(Beginning of DATASET EXTRACT)
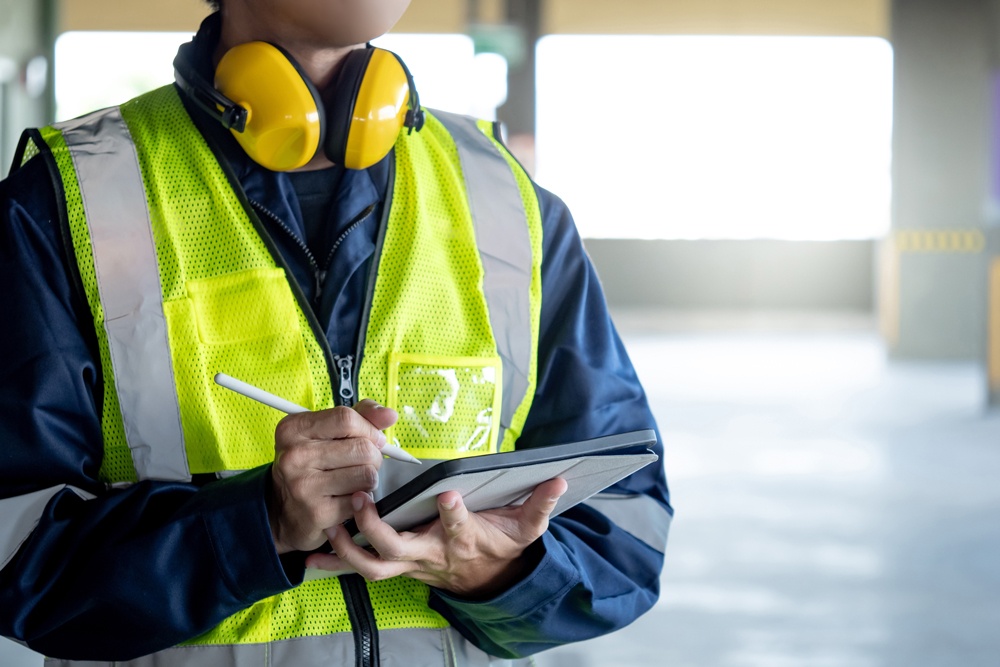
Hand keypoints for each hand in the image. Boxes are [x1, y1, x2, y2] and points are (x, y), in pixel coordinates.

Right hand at [269, 399, 397, 553]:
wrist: (283, 510)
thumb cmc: (311, 465)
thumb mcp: (325, 432)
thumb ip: (360, 416)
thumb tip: (390, 415)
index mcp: (294, 429)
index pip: (346, 418)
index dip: (369, 429)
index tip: (373, 438)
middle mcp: (294, 456)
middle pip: (362, 448)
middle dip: (374, 457)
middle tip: (363, 464)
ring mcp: (304, 485)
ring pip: (367, 475)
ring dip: (369, 479)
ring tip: (354, 481)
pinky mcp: (317, 512)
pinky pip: (361, 500)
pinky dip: (361, 500)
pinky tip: (346, 498)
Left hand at [305, 478, 568, 598]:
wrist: (486, 579)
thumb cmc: (500, 546)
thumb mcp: (526, 527)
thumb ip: (540, 504)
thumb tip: (559, 481)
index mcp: (463, 539)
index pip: (459, 527)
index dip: (453, 514)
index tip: (447, 494)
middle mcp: (431, 553)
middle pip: (400, 550)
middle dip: (378, 528)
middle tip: (364, 502)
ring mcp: (410, 562)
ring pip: (373, 565)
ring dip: (348, 549)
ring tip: (330, 526)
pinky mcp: (395, 564)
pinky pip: (360, 568)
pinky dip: (334, 562)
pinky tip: (310, 555)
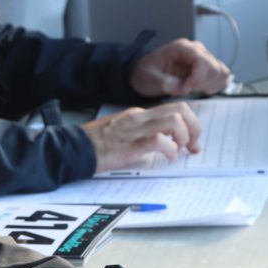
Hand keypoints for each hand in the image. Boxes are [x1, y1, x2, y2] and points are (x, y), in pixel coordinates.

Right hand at [82, 101, 200, 172]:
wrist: (73, 148)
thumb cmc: (93, 144)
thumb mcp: (119, 131)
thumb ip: (138, 132)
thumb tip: (159, 142)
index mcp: (137, 114)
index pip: (173, 109)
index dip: (191, 124)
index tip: (192, 142)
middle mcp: (139, 118)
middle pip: (180, 109)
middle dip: (194, 128)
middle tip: (192, 146)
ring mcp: (136, 130)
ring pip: (175, 121)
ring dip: (184, 138)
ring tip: (178, 151)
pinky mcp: (131, 144)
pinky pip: (160, 141)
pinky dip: (170, 150)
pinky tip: (167, 158)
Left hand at [129, 39, 230, 97]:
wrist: (144, 72)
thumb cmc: (145, 73)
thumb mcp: (148, 79)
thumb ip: (163, 82)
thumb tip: (181, 87)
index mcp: (182, 48)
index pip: (204, 62)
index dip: (197, 79)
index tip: (184, 89)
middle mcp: (197, 50)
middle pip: (216, 69)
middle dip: (201, 84)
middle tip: (184, 89)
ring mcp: (204, 58)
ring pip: (222, 73)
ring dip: (208, 85)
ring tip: (190, 88)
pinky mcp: (207, 67)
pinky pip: (222, 78)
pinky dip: (212, 86)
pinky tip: (197, 88)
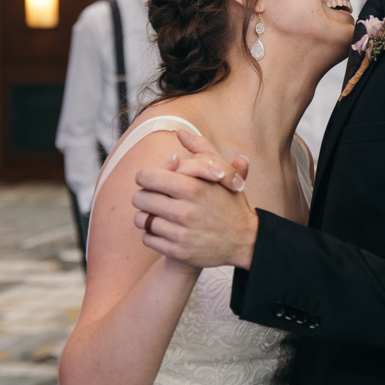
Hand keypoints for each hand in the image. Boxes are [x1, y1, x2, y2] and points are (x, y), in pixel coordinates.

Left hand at [132, 130, 258, 269]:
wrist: (245, 241)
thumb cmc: (229, 202)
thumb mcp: (221, 172)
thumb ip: (200, 148)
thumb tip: (180, 132)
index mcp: (192, 187)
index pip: (146, 177)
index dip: (146, 177)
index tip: (153, 181)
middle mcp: (185, 211)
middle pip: (139, 198)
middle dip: (145, 196)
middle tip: (155, 198)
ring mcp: (181, 234)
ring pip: (141, 219)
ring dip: (147, 216)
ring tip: (160, 215)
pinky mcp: (178, 252)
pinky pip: (147, 238)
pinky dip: (152, 234)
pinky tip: (165, 230)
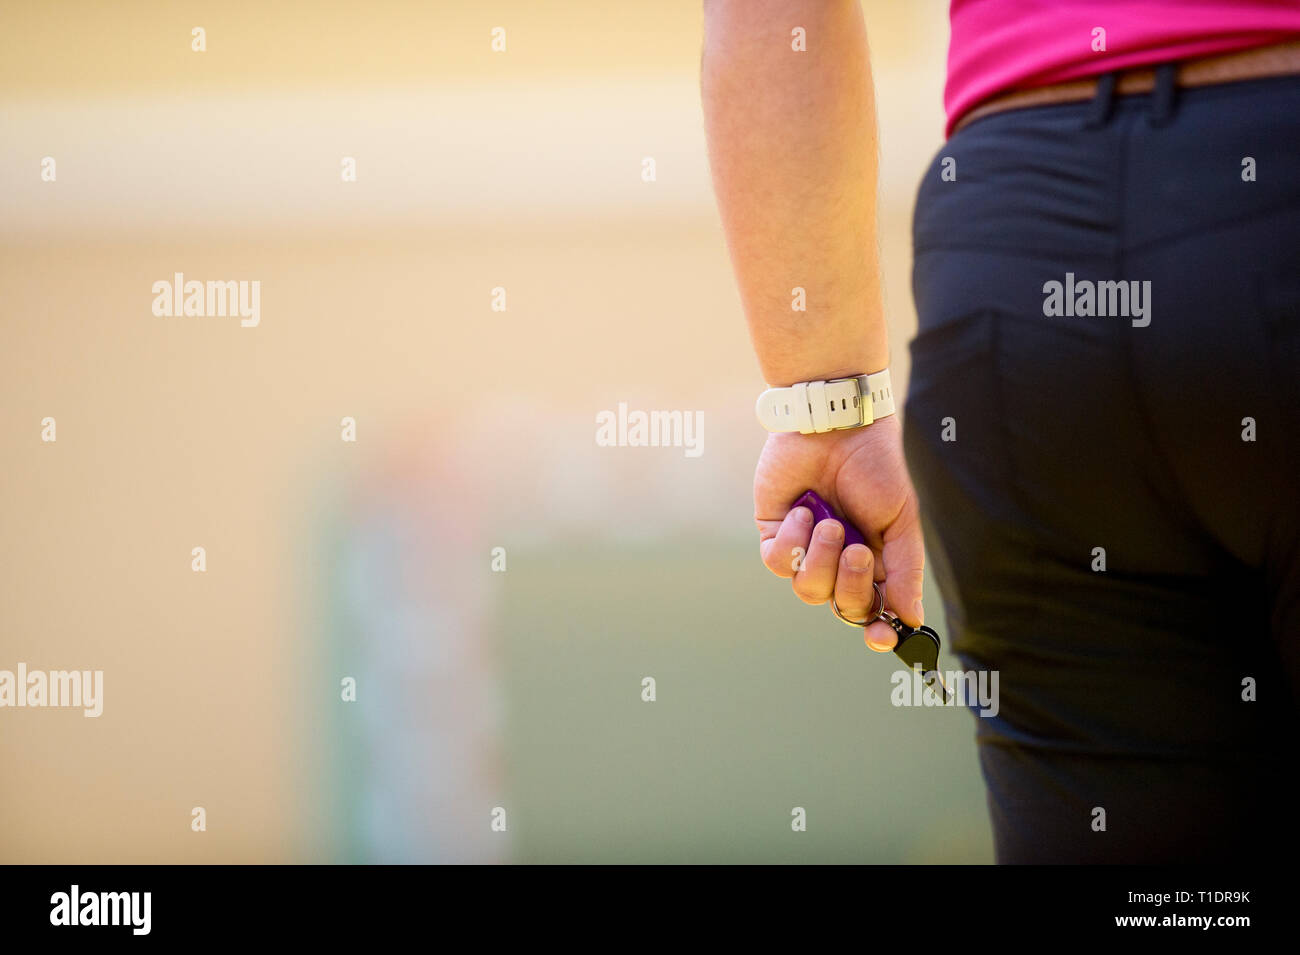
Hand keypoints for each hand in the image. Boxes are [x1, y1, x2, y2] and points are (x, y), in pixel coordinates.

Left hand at [754, 415, 924, 650]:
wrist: (837, 425)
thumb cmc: (875, 467)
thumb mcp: (902, 519)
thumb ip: (905, 570)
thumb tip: (912, 619)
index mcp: (873, 561)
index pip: (872, 609)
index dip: (877, 629)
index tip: (882, 636)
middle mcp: (837, 560)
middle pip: (842, 605)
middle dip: (850, 583)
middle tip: (857, 550)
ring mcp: (805, 548)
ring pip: (807, 589)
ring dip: (821, 558)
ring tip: (830, 523)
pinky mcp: (775, 533)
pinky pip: (777, 562)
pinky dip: (793, 540)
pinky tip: (804, 509)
(End of DATASET EXTRACT)
* YOUR INSTRUCTIONS *
An exact copy is needed of the entries above, starting at the line that holds "index pip: (204, 62)" and stopping at the line that holds "wrist: (245, 241)", both kept; pictures stay out.

* ANSWER TO THE EXERCISE *
index pip: (204, 62)
index dip: (197, 79)
index tip: (184, 89)
middle mcp: (197, 50)
middle pip: (216, 69)
middle dip: (201, 84)
middle tip: (184, 89)
ring mcp: (204, 58)
ring pip: (222, 73)
ring dip: (208, 85)
ring tip: (190, 88)
pinky mcp: (207, 67)
pinky pip: (222, 78)
pinky dip: (212, 86)
pinky tip: (197, 88)
Hand keypoints for each hand in the image. Boxes are [x1, y1, x2, y2] and points are (x, y), in pixel coordinates.

Left hand at [132, 130, 258, 269]:
wrist: (245, 241)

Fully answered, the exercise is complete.